[EXERCISE]:
Copy the records from the line with "class: Polypodiopsida" through the end of the records, putting "date collected" in place of "collection date" and leaving everything else as it is. Give only those lines.

[MATERIAL FOR THIS TASK]:
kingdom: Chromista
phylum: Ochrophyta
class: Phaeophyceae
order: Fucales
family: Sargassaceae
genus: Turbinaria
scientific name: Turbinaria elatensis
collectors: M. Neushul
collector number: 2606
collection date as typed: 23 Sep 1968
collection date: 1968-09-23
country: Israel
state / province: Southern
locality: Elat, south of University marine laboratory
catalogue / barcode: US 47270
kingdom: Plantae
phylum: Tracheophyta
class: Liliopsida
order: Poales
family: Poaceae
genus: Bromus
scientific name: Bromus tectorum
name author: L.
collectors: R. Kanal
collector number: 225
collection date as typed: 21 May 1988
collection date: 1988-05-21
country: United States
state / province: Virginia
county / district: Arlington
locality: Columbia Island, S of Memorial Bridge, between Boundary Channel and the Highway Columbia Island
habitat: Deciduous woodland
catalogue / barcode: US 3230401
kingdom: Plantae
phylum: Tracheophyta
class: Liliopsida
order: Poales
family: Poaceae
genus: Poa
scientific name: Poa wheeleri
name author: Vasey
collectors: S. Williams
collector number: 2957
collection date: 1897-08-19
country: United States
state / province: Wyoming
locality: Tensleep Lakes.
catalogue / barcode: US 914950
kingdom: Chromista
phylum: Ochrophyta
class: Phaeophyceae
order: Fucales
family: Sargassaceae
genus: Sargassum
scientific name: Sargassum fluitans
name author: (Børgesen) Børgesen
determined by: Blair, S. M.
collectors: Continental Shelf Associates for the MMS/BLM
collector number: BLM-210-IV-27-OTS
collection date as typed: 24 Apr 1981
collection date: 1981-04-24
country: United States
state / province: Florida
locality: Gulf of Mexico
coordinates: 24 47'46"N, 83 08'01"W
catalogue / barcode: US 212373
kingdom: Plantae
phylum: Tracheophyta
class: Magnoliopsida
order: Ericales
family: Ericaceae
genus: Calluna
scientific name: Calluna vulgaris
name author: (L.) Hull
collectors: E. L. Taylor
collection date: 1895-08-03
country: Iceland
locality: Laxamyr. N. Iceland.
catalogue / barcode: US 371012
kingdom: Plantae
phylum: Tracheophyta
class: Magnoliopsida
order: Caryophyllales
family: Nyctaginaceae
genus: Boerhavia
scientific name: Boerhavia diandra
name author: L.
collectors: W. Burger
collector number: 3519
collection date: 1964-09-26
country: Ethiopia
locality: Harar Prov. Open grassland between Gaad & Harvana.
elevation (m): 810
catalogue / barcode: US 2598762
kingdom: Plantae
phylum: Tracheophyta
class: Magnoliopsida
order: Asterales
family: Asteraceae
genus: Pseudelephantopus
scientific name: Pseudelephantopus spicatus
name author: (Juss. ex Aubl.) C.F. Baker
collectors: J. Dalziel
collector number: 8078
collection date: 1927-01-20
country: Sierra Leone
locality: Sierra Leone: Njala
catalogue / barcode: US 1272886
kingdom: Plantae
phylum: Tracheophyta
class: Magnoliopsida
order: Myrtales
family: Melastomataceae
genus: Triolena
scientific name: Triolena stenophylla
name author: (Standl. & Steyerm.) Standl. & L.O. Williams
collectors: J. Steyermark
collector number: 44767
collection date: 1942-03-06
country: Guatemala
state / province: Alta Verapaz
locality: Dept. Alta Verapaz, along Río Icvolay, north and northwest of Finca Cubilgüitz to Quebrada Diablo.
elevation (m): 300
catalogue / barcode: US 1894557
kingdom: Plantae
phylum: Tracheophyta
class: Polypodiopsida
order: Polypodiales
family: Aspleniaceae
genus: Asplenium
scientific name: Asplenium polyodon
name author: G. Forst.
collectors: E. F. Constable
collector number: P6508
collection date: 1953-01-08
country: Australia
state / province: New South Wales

[SOLUTION TO THIS TASK]:
class: Polypodiopsida
order: Polypodiales
family: Aspleniaceae
genus: Asplenium
scientific name: Asplenium polyodon
name author: G. Forst.
collectors: E. F. Constable
collector number: P6508
date collected: 1953-01-08
country: Australia
state / province: New South Wales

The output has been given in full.